**Texte à lire**

++++++++++++++++++++

Les missionnaires voulaient introduire un changement dans la vie de ceux qui participaient à la mission, en les aidant à vivre tous les aspects de leur vie à la lumière de l’Évangile. Le texte d’aujourd’hui porte sur leur préoccupation pour les filles du village et sur les inconduites sexuelles qui entraînaient souvent des conséquences tragiques pour elles. Il y est question de la manière de communiquer des valeurs morales dans un contexte qui ne leur était pas toujours propice. Aujourd’hui, après deux cents ans, on peut trouver la teneur du « renoncement public aux danses et aux autres loisirs dangereux » quelque peu extraordinaire, mais les dangers chez les jeunes gens étaient aussi réels qu’aujourd’hui – compte tenu des différents contextes. Dans les villages pauvres où il y avait peu de divertissement en dehors des danses, les missionnaires essayaient de protéger les filles de certains des dangers liés à cette forme de passe-temps.

++++++++++++++++++++

**Données fournies**
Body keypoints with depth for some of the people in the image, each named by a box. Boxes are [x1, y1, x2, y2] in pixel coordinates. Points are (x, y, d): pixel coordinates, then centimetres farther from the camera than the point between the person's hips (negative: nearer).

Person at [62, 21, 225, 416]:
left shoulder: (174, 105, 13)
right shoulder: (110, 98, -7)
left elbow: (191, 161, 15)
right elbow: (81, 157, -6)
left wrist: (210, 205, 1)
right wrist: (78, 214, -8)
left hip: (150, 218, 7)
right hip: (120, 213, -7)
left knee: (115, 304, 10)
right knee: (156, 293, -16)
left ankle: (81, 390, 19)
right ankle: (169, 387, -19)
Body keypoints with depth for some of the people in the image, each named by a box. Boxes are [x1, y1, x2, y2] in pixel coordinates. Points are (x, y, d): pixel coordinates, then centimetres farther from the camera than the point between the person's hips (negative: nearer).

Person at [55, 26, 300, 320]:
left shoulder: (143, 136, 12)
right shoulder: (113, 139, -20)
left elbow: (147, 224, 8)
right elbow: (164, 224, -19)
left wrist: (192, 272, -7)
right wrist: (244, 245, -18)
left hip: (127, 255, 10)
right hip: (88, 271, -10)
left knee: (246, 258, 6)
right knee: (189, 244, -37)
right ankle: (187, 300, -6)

++++++++++++++++++++

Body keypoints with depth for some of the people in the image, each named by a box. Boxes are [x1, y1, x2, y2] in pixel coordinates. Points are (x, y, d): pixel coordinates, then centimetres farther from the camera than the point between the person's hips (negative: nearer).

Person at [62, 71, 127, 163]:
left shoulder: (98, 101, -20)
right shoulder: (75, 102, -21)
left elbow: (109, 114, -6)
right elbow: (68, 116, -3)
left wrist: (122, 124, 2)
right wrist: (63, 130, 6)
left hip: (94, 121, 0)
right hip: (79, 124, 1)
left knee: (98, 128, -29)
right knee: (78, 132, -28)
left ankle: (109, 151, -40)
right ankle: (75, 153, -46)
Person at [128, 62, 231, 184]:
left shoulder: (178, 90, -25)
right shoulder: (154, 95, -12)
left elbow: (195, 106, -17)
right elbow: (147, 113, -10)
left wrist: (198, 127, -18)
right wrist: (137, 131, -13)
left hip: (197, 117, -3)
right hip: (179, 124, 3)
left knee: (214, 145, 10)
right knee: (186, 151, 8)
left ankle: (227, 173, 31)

++++++++++++++++++++

**Consigne 1**
Reproduisez mot pour mot les lignes de la liste, depuis celle qui contient « left knee: (98, 128, -29) » jusqu'à celle qui contient « left ankle: (227, 173, 31) », ces deux lignes comprises.
**Consigne 2**
Prolongez le texte sur les missionnaires et les filles du village à partir de sa dernière phrase.

**Résultat 1**
left knee: (98, 128, -29)
right knee: (78, 132, -28)
left ankle: (109, 151, -40)
right ankle: (75, 153, -46)
Person at [128, 62, 231, 184]:
left shoulder: (178, 90, -25)
right shoulder: (154, 95, -12)
left elbow: (195, 106, -17)
right elbow: (147, 113, -10)
left wrist: (198, 127, -18)
right wrist: (137, 131, -13)
left hip: (197, 117, -3)
right hip: (179, 124, 3)
left knee: (214, 145, 10)
right knee: (186, 151, 8)
left ankle: (227, 173, 31)

**Résultat 2**
Nous avons établi dans nos missions cette assemblée particulière des filles pour leur faire toucher au doigt et leur démontrer la nécessité de renoncer aux danses et aux promenades avec les jeunes gens. L’expérience nous a prouvé que c’était le meilleur et peut-être l’unique moyen de les faire revenir d’un préjugé que tant de passions favorisent. On ne permet point aux jeunes filles qui n’ont pas fait leur première communion de se trouver dans ces assemblées, parce qu’on y parle sans détour, et on met le danger dans tout son jour en rappelant avec horreur tout ce qui se passe dans ces assemblées abominables, et en découvrant les intentions perfides de ceux qui n’ont d’autre but que les séduire. Il faut parler avec une grande autorité et beaucoup de véhémence: c’est un des exercices les plus importants de la mission.
Les filles ont ainsi reçu des enseignements spéciaux et ont été invitées à faire partie d’une congrégation, dans laquelle elles pourraient s’entre-aider. Elles faisaient souvent leur acte de consécration au cours de la procession en l’honneur de la Sainte Vierge. Lors de la mission à Marignane, malgré une forte opposition, Eugene a été heureux des résultats:
Cette fois-ci, l’effet a été complet, et jamais il ne fut moins attendu, parce que les filles avaient jusque-là montré des sentiments si contraires à ce que l’on doit exiger d’elles, que les missionnaires commençaient à en être alarmés. A l’amour pour la danse, qui est une passion effrénée dans ce pays-ci; à l’habitude ou, pour mieux dire, à la volonté très prononcée de n’y point renoncer, se joignait une prévention presque invincible contre la congrégation et le très petit nombre de filles qui la composaient; il faut même ajouter un dépit très vif et très enraciné contre le Curé. Il fallait l’emporter sur tant de passions, et la grâce du bon Dieu en a triomphé.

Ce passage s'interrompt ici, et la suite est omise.